The fund manager released a report August 8 that found that Japanese DB corporate funds have started increasing allocations to domestic bonds in their policy asset mix for the first time since 2009.
Although the allocation increase was only by 10 basis points to 15.1%, Komatsu said the change is symbolic of a longer-term trend.
“The domestic bond ratio has consistently decreased since the survey began at the end of March 2009 and this is the first year DB pensions are considering increasing domestic bonds in the future. We believe the latest figures show signs of bottoming out and indicate a direction of increase in the future. It may suggest that DB pensions are at a turning point,” she said.
“If Japan's 10-year interest rate reaches 1.5% or 1.25%, it is believed that investment in domestic bonds will progress,” she added.
The JPMAM Japan Corporate Pension Funds Survey Report 2024 was the result of interviews with 80 pension and mutual aid funds and found that 10.1% of funds planned to increase allocation to domestic bonds.
Allocations to domestic bonds have begun increasing rapidly, the report said.
“Since the improvement in the yen’s interest rate environment has allowed them to make new investments at higher yields, more assets are likely to be allocated to domestic bonds and general accounts in their portfolio,” it said.
The survey referred to the Nomura BPI Total Index as a measure for domestic bonds, which primarily comprises Japanese Government Bonds and a small portion of corporate bonds, Komatsu said.
The Bank of Japan in early August hiked its key interest rate to 0.25% from a range of zero to 0.1% and had earlier offered to buy 10-year JGBs at 1%, effectively raising the yield cap.
Japan's corporate pension funds have also started reducing foreign exposures due to high hedging costs. Around 12.6% of respondents planned to reduce allocations to foreign bonds compared with 7.6% that planned to increase allocations and 7.5% planned to decrease allocation to foreign equities compared to 6.3% that planned to increase allocation.
“With the guaranteed interest rate (DB’s target return) as low as 2.3%, DB pensions are looking for assets that can provide stable returns. Assets with high expected returns but high volatility, like equities, are not preferred, and investments are expected to continue within the scope of diversified investments.

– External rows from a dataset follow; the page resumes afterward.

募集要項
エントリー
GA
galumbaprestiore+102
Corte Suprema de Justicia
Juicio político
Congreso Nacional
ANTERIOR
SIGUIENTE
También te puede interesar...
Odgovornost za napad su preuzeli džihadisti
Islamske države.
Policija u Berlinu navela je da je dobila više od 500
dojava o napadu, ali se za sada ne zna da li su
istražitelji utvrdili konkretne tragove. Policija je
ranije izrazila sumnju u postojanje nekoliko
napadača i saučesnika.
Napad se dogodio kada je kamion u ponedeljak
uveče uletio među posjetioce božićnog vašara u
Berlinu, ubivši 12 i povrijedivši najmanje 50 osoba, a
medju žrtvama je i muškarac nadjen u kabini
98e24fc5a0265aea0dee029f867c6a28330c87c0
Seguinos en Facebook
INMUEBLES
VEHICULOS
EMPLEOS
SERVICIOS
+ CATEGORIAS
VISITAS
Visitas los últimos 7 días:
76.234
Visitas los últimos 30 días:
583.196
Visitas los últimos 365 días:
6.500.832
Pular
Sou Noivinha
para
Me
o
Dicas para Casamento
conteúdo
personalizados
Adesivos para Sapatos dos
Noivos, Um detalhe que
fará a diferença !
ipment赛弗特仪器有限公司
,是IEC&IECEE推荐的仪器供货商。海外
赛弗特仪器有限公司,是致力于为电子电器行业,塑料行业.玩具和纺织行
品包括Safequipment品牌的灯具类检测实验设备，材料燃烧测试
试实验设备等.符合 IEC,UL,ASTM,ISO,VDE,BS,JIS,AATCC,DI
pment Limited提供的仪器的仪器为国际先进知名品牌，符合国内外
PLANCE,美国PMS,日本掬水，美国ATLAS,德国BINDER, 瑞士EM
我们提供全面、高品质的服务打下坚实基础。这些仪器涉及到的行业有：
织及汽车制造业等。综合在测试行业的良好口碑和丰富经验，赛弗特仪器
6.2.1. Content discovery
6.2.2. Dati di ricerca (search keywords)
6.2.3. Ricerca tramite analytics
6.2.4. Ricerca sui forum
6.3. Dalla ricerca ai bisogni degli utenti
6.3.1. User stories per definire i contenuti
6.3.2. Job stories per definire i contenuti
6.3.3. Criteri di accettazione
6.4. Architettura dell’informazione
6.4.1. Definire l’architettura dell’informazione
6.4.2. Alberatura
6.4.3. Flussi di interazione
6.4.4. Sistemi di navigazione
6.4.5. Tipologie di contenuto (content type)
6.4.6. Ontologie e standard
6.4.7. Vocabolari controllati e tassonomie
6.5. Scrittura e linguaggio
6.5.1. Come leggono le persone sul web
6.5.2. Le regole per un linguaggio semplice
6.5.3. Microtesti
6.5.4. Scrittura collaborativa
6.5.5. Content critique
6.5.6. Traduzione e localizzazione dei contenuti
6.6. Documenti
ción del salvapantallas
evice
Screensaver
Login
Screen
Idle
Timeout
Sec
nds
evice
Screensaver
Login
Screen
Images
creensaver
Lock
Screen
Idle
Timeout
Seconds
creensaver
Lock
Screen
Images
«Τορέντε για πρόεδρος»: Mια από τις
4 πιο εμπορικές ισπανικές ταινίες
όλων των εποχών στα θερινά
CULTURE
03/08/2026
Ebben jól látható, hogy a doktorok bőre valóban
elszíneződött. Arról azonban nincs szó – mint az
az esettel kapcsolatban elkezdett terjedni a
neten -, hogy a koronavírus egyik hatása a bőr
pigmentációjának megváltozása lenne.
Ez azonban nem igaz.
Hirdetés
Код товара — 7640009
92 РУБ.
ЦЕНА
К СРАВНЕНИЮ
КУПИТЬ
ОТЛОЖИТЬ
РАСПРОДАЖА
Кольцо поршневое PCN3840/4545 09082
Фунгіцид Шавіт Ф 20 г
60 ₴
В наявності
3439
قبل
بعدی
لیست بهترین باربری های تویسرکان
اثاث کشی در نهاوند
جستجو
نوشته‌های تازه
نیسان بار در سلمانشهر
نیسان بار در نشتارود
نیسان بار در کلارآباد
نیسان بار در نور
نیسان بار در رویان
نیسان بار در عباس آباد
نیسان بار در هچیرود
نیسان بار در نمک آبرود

Given the high hedging costs, interest in domestic bonds is expected to increase,” she said
“Due to the high hedging costs of USD/JPY, even if the interest rate in USD is high, the yield after yen hedging is almost zero,” she added. “This affects overall returns, so some DB pensions have reduced their currency hedging ratios.”
The move towards domestic assets is likely to extend to alternatives as well, she said.
“DB pensions have historically invested in alternative assets with high returns after yen hedging, but it is expected that they will also consider domestic assets without hedging costs in the future,” she said.
JPMAM managed $3.3 trillion in assets as of June 30.